▶ PROVIDED DATA

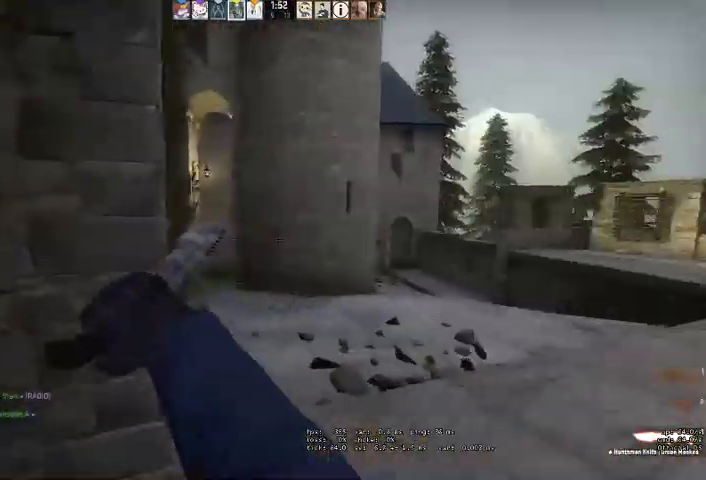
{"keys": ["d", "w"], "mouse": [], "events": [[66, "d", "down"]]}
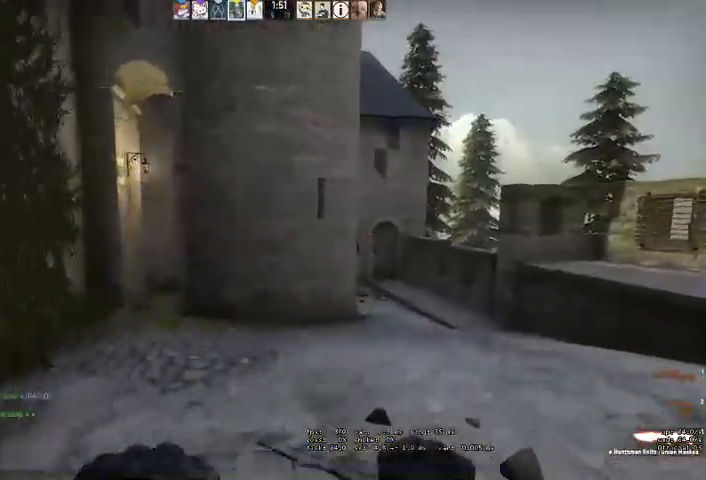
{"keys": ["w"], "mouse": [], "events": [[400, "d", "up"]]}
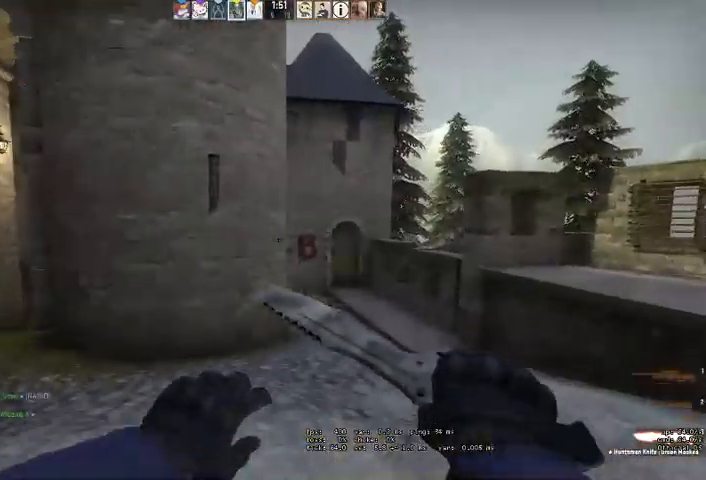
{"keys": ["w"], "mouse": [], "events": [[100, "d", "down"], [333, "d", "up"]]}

▶ WHAT YOU WILL DO
Retype the whole listing exactly. Do not include the pictures.

▶ YOUR SOLUTION
{"keys": ["d", "w"], "mouse": [], "events": [[66, "d", "down"]]}
{"keys": ["w"], "mouse": [], "events": [[400, "d", "up"]]}
{"keys": ["w"], "mouse": [], "events": [[100, "d", "down"], [333, "d", "up"]]}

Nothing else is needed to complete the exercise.